If you are unlucky enough to have been found by a hungry medicinal leech, then the easiest course of action is to just let them finish feeding, whereby they will drop off after an hour and leave behind a clean wound. Alternatively, using a fingernail or flat card to quickly break the seal around the narrow anterior sucker works to interrupt the feeding. But stressing a feeding leech using salt or fire will cause it to regurgitate and may subsequently result in an infection.
Leech Diversity
Although Alberta leeches do not deserve their creepy reputation, it’s a different story in tropical areas. For instance, the South American Tyrannobdella rex is a small but aptly named leech with oversized teeth. This tiny T. rex (measuring less than 7 cm) favours the nose and mucous membranes of mammals, including humans, where it remains for weeks following satiation. In Alberta, leeches are more mundane, serving as both predator and prey in aquatic ecosystems.

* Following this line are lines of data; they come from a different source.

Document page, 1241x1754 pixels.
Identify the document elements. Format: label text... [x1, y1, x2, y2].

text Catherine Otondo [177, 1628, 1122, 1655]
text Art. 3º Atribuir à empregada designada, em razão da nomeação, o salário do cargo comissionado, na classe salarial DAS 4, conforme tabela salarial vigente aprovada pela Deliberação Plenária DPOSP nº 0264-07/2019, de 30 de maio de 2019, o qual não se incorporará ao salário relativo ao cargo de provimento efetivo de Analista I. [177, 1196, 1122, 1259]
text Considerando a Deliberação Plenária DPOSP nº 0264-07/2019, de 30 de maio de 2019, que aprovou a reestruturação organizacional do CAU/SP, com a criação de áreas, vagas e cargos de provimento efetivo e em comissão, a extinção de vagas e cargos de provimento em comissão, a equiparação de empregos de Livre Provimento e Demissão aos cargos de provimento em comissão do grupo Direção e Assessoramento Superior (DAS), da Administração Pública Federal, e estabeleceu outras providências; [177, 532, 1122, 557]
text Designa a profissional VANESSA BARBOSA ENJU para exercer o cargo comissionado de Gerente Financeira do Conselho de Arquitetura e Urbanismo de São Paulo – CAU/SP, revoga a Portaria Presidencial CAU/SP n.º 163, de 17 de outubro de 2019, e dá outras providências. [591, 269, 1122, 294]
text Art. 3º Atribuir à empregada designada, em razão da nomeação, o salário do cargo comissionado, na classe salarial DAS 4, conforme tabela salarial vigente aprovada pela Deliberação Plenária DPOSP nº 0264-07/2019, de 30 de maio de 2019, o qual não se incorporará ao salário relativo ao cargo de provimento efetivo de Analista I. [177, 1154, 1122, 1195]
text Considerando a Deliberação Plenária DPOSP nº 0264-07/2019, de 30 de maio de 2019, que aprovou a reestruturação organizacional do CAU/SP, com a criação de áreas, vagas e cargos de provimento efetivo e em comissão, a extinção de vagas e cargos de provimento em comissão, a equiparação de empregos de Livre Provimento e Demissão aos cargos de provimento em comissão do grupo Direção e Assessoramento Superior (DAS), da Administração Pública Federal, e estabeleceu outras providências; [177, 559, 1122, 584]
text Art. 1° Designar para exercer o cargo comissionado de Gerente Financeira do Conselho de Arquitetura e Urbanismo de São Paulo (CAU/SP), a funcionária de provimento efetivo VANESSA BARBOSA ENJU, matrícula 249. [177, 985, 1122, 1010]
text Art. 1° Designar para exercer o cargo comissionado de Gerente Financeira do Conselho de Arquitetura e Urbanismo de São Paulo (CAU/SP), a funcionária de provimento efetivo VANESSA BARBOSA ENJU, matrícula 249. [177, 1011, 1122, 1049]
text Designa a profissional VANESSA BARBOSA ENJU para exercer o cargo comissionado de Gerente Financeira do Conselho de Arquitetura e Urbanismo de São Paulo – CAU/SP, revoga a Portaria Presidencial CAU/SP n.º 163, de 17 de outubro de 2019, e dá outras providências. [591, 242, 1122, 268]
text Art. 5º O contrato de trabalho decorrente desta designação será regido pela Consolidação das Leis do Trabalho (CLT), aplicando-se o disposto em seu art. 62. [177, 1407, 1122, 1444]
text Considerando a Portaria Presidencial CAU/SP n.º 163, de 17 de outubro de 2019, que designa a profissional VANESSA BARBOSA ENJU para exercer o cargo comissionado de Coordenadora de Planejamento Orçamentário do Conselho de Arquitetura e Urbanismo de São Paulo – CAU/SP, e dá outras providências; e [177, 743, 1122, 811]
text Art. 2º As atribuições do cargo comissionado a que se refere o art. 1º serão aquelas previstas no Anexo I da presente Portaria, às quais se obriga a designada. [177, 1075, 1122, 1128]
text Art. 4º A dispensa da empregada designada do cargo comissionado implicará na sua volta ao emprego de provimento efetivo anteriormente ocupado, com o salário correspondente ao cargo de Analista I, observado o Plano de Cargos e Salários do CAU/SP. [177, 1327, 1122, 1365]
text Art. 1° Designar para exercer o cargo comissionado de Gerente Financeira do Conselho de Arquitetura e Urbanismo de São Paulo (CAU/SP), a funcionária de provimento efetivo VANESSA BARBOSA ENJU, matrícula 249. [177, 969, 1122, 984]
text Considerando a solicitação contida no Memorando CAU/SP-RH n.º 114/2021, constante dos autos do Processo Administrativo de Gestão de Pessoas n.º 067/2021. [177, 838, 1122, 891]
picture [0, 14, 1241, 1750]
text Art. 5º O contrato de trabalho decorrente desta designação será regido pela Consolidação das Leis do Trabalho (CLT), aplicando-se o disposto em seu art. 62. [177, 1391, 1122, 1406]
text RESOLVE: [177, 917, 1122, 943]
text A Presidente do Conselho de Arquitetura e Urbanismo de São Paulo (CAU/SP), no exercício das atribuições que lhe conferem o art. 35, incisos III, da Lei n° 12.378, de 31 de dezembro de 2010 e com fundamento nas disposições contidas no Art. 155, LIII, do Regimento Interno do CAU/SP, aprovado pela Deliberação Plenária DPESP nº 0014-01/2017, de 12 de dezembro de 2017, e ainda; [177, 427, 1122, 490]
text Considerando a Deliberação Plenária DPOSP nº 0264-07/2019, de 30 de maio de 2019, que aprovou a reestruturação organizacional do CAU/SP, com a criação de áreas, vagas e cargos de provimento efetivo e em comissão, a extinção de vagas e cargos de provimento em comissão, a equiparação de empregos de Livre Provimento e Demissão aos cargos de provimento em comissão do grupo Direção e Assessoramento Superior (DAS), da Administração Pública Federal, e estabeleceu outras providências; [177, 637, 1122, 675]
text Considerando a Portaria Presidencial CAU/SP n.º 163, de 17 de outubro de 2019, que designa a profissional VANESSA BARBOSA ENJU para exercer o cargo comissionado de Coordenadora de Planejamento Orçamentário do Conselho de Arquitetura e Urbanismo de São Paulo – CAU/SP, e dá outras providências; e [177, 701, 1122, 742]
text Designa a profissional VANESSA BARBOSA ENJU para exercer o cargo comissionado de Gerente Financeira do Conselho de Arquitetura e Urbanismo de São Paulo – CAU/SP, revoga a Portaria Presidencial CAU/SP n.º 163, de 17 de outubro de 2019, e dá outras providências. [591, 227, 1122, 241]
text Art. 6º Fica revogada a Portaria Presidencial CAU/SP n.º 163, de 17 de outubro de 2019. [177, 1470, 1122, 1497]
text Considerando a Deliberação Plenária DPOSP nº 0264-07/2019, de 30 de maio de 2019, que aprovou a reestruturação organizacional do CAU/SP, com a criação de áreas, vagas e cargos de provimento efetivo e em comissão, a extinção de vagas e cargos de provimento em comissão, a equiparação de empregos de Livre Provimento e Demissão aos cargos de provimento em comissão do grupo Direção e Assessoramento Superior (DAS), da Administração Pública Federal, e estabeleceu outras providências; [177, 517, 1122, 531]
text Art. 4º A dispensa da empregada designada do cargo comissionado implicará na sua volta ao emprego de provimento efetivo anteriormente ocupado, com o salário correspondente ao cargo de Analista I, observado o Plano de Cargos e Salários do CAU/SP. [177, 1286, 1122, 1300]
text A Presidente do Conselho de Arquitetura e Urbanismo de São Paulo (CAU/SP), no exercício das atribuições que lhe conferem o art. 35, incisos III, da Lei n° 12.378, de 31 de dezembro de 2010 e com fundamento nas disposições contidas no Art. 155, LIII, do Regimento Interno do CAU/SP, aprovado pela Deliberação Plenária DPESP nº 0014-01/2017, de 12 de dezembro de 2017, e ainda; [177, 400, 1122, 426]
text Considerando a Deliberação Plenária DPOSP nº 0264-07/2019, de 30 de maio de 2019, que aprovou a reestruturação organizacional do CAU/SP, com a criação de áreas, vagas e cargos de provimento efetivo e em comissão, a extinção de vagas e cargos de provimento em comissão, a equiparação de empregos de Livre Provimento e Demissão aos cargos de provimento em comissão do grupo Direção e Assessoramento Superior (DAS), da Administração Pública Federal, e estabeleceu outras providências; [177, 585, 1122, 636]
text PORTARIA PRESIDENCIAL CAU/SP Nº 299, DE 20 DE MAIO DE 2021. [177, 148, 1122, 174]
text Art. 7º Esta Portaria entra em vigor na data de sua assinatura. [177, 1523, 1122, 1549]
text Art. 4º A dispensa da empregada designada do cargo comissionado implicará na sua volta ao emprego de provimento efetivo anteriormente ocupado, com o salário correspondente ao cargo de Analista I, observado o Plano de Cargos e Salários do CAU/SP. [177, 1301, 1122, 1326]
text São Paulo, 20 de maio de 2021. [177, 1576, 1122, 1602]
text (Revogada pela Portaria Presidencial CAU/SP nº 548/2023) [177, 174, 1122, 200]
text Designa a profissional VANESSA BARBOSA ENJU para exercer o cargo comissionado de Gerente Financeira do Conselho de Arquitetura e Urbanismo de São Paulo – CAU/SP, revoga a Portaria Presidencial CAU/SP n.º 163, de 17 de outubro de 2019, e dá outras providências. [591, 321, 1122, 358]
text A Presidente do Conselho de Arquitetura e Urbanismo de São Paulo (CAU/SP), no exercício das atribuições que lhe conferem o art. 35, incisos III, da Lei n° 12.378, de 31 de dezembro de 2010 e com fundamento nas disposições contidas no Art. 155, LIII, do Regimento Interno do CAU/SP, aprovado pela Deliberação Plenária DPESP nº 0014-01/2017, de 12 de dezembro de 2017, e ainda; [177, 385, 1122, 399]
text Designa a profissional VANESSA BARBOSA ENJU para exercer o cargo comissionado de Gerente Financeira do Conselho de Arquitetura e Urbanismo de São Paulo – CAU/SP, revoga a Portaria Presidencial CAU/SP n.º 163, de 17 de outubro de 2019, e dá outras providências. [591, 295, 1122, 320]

Currently, both Erpobdellidae and Glossiphoniidae are under taxonomic revision, and certain long-standing species are no longer considered valid in North America.3 Meanwhile, new species have likely been hiding in plain sight.4 A major challenge is that leeches are notoriously difficult to examine and identify when collected by standard aquatic sweep net protocols. Those wishing to perform accurate identifications must take special care to preserve leech colour and eye patterns through specific preservation measures, and should rely on using the most current taxonomic keys — what few there are! Fortunately, DNA barcoding is now helping to fill in the large gaps left by conventional morphological identification.
Love or hate them, fear or ignore them, leeches are cosmopolitan in aquatic habitats. While their feeding methods might evoke primitive fears, leeches are just one of the many invertebrates that make up the ecology of our wetlands. If only for the fun of filling in missing taxonomic pieces, I hope that fellow naturalists learn that leeches don’t suck as much as they once thought, and will instead view them with a bit more curiosity.
Cheryl Tebby is an Alberta Biodiversity Monitoring Institute aquatic taxonomist, and assists with the identification of countless numbers of aquatic invertebrates collected annually by the ABMI.
This article originally ran in Nature Alberta Magazine – Fall 2023.